In der Übersetzung von Annabel Zettel

Rezension von Mona

„In einer Situation, in der jeder wache Moment dazu dient, unseren Lebensunterhalt zu bestreiten, in der wir sogar unsere Freizeit durch Likes auf Facebook oder Instagram für numerische Evaluationen hergeben, dabei ständig, wie bei einer Aktie, die Performance kontrollieren und die Weiterentwicklung unserer Personal Brand überwachen, wird Zeit zu einer ökonomischen Ressource, die wir nicht länger guten Gewissens mit nichts vertun können.“ (S. 42)

Eine der Herausforderungen unserer modernen Zeit und eine gesellschaftlich zu bewältigende Hürde ist die Reizüberflutung, die uns permanent umgibt, wenn wir uns nicht vor ihr schützen.
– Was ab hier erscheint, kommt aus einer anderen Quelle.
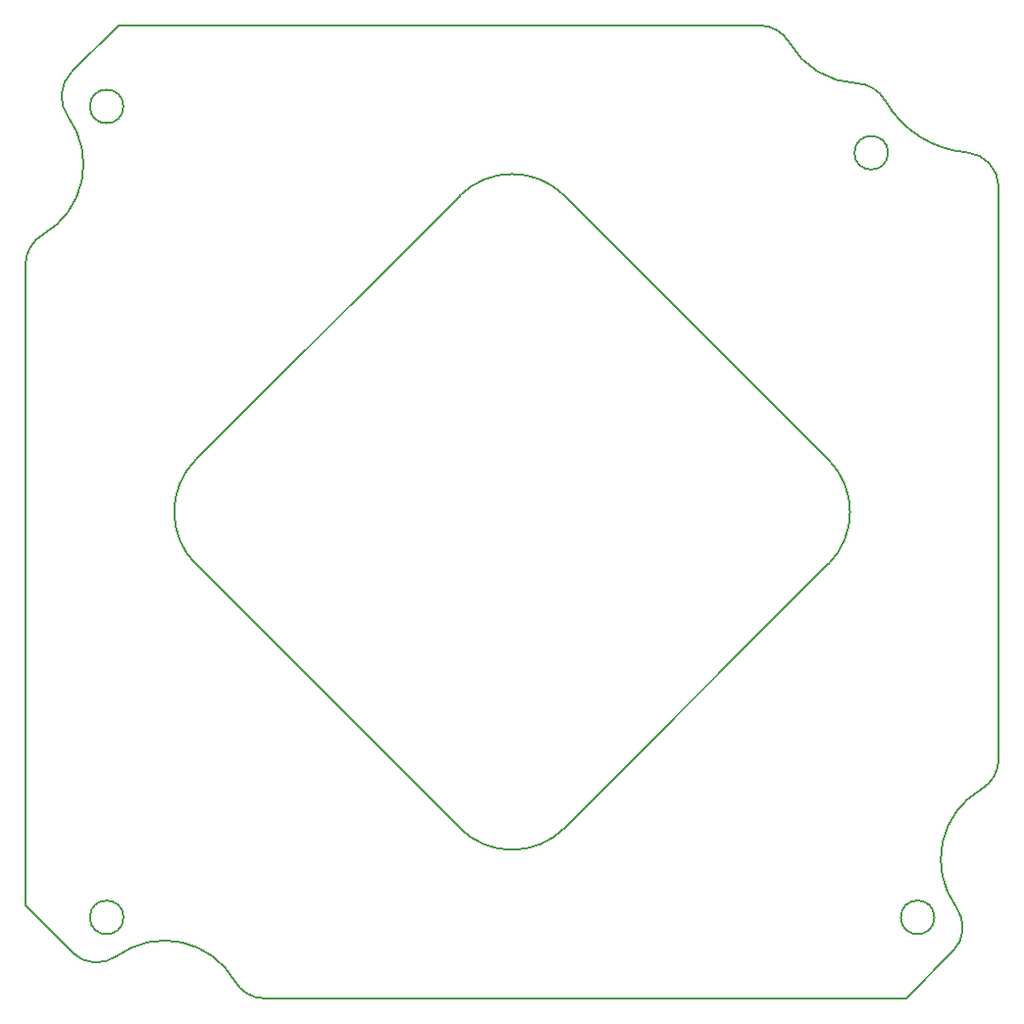
<source format=gbr>
%TF.GenerationSoftware,KiCad,Pcbnew,(6.0.1)*%
%TF.CreationDate,2024-01-13T19:57:02-05:00*%
%TF.ProjectId,PCB POWER,50434220-504f-4574-9552-2e6b69636164,rev?*%
%TF.SameCoordinates,Original*%
%TF.FileFunction,Profile,NP*%
%FSLAX46Y46*%
G04 Gerber Fmt 4.6, Leading zero omitted, Abs format (unit mm)*
G04 Created by KiCad (PCBNEW (6.0.1)) date 2024-01-13 19:57:02*
%MOMM*%
%LPD*%
G01*
G04 APERTURE LIST*
%TA.AperFunction,Profile*%
%ADD10C,0.200000*%
%TD*%
G04 APERTURE END LIST*
D10*
X138008407Y-137981593D02*
G75*
G03*
X138317961Y-134102191I-2121322J2121321D01*
G01*
X104515483Y-127294322D02*
X127284322Y-104525484D01*
X133990000Y-142000000D02*
X78650254Y-142000000D01*
X59490000Y-76062178D02*
G75*
G03*
X57990000Y-78660254I1500001J-2598077D01*
G01*
X133990000Y-142000000D02*
X138008407Y-137981593D01*
X62008407Y-138018407D02*
G75*
G03*
X65887809Y-138327961I2121320J2121318D01*
G01*
X136440000Y-135000000D02*
G75*
G03*
X136440000Y-135000000I-1450000J0D01*
G01*
X57990000Y-78660254D02*
X57990000Y-134000000D01*
X141990000Y-71958261D02*
X141990000Y-121339746D01*
X59490000Y-76062178D02*
G75*
G03*
X61662039Y-65897809I-3500001J6062178D01*
G01*
X140490000Y-123937822D02*
G75*
G03*
X138317961Y-134102191I3500001J-6062178D01*
G01*
X132440000Y-69000000D02*
G75*
G03*
X132440000Y-69000000I-1450000J0D01*
G01*
X66440000Y-65000000D02*
G75*
G03*
X66440000Y-65000000I-1450000J0D01*
G01*
X104515483Y-72705678D02*
G75*
G03*
X95464517Y-72705678I-4525483J-4525484D01*
G01*
X141990001Y-71958261D02*
G75*
G03*
X139240000Y-68968696I-2999998J2D01*
G01*
X66440000Y-135000000D02*
G75*
G03*
X66440000Y-135000000I-1450000J0D01*
G01*
X61971593Y-62018407D02*
G75*
G03*
X61662039Y-65897809I2121322J-2121321D01*
G01*
X132192363Y-64494092D02*
G75*
G03*
X129712206Y-62994486I-2599212J-1498031D01*
G01*
X95464517Y-127294322D02*
G75*
G03*
X104515483Y-127294322I4525483J4525481D01*
G01*
X123927822Y-59500000D02*
G75*
G03*
X121329746Y-58000000I-2598077J-1500001D01*
G01*
X72695678Y-95474517D02*
X95464517Y-72705678D01*
X76052178Y-140500000D02*
G75*
G03*
X65887809Y-138327961I-6062178J-3500001D01*
G01*
X65990000Y-58000000D02*
X61971593Y-62018407D01*
X123927822Y-59500000D02*
G75*
G03*
X129712206Y-62994486I6062177J3499998D01*
G01*
X132192363Y-64494092D02*
G75*
G03*
X139240000Y-68968696I7797636J4494091D01*
G01*
X72695678Y-104525484D02*
X95464517Y-127294322D01*
X127284322Y-104525484D02*
G75*
G03*
X127284322Y-95474517I-4525486J4525483D01*
G01*
X76052178Y-140500000D02*
G75*
G03*
X78650254Y-142000000I2598077J1500001D01*
G01*
X121329746Y-58000000D02*
X65990000Y-58000000D01*
X140490000Y-123937822D02*
G75*
G03*
X141990000Y-121339746I-1500001J2598077D01*
G01*
X72695678Y-95474517D02*
G75*
G03*
X72695678Y-104525484I4525486J-4525484D01*
G01*
X57990000Y-134000000D02*
X62008407Y-138018407D01*
X104515483Y-72705678D02*
X127284322Y-95474517D01*
M02*

</source>
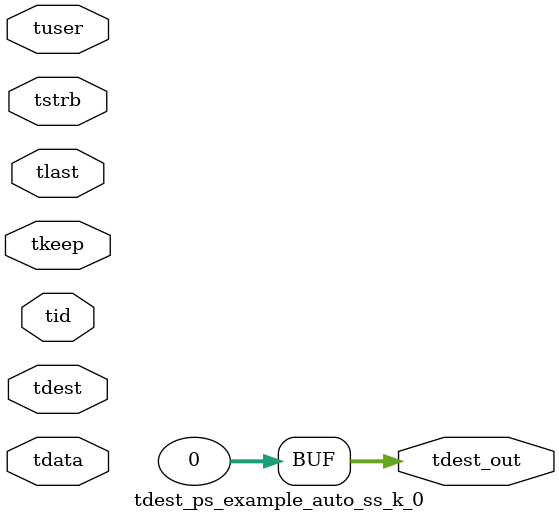
<source format=v>


`timescale 1ps/1ps

module tdest_ps_example_auto_ss_k_0 #
(
parameter C_S_AXIS_TDATA_WIDTH = 32,
parameter C_S_AXIS_TUSER_WIDTH = 0,
parameter C_S_AXIS_TID_WIDTH   = 0,
parameter C_S_AXIS_TDEST_WIDTH = 0,
parameter C_M_AXIS_TDEST_WIDTH = 32
)
(
input  [(C_S_AXIS_TDATA_WIDTH == 0 ? 1 : C_S_AXIS_TDATA_WIDTH)-1:0     ] tdata,
input  [(C_S_AXIS_TUSER_WIDTH == 0 ? 1 : C_S_AXIS_TUSER_WIDTH)-1:0     ] tuser,
input  [(C_S_AXIS_TID_WIDTH   == 0 ? 1 : C_S_AXIS_TID_WIDTH)-1:0       ] tid,
input  [(C_S_AXIS_TDEST_WIDTH == 0 ? 1 : C_S_AXIS_TDEST_WIDTH)-1:0     ] tdest,
input  [(C_S_AXIS_TDATA_WIDTH/8)-1:0 ] tkeep,
input  [(C_S_AXIS_TDATA_WIDTH/8)-1:0 ] tstrb,
input                                                                    tlast,
output [C_M_AXIS_TDEST_WIDTH-1:0] tdest_out
);

assign tdest_out = {1'b0};

endmodule


</source>
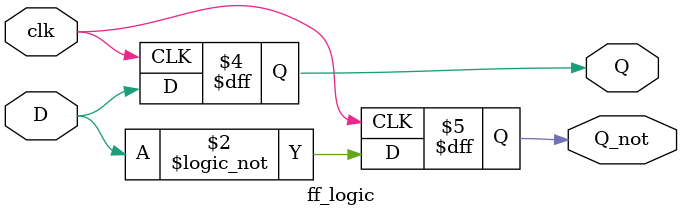
<source format=v>
module ff_logic(input wire clk, input wire D, output reg Q, output reg Q_not);	
	initial begin
		Q <= 0;
		Q_not <= 1;
	end
	always@(posedge clk) 
	begin
		Q <= D;
		Q_not <= !D;
	end
endmodule
</source>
Die aktuell junge Generation ist ihr sogar ununterbrochen ausgesetzt, denn sie kennt kein Leben ohne mediale (Selbst-) Darstellung, ohne das Bewusstsein, das in unseren Handys und PCs eine zweite Realität existiert, die an unsere eigene anknüpft, ihr aber auch in mancher Hinsicht voraus ist und gerne als Fluchtmöglichkeit genutzt wird. Wie soll man dieses zweite Zuhause dann nicht als Selbstverständlichkeit und Notwendigkeit des eigenen Lebens ansehen, wenn man in ihr schon früh entkommen kann, auf sie angewiesen ist und Seite an Seite mit ihr aufwächst? Und man es zudem als gegeben aber unabänderlich hinnimmt, dass man, mehr noch als im physischen Alltag, ein sehr wichtiges Zahnrädchen im kapitalistischen Wertesystem ist.

Jenny Odell nimmt sich dieser wichtigen und modernen Fragestellung an, die natürlich nicht in aller Umfänglichkeit beantwortet werden kann, denn die Langzeitfolgen kennen wir noch nicht. Sie macht dabei sehr kluge Beobachtungen, führt uns das Problem facettenreich vor Augen. Nur hier kommt der Wehrmutstropfen: Bahnbrechende Lösungen bietet sie nicht an. Was man sich durchaus von einem Buch erwarten darf, dessen Titel sich wie eine Hilfestellung liest. Oder wie die ultimative Lösung. Im Großen und Ganzen empfiehlt sie, sich die Problematik zu vergegenwärtigen, Meditation zu betreiben und Achtsamkeit zu praktizieren. Die Natur spüren, sie bewusst wahrnehmen und im Hier und Jetzt leben. Sicherlich keine Empfehlungen, die nicht in irgendeiner Art und Weise naheliegend sind und die man nicht ironischerweise durch Social Media schon das ein oder andere Mal präsentiert bekommen hat. Denn Achtsamkeit ist eines der Schlagworte unserer modernen Zeit und es droht, wie alle großen Worte, instrumentalisiert zu werden und damit selber zu einem Werkzeug des kapitalistischen Systems zu verkommen. Ihre gut gemeinte Hilfestellung bettet die Autorin zudem in allerlei persönliche Anekdoten, deren Notwendigkeit und Nutzen vielleicht auch nicht immer klar ersichtlich sind.

Wenn man sich hier an die Hand genommen fühlen möchte dahingehend, wie man tatsächlich der Aufmerksamkeitsökonomie entkommt, ohne sich ganz und gar von der Gesellschaft abzuschotten, dann wird man wohl kaum über oben erläuterte Erkenntnisse hinauskommen. Wenn man aber eine kluge und detailreiche Erörterung der Problematik erwartet, dann ist ein Griff zu diesem Buch durchaus gern empfohlen.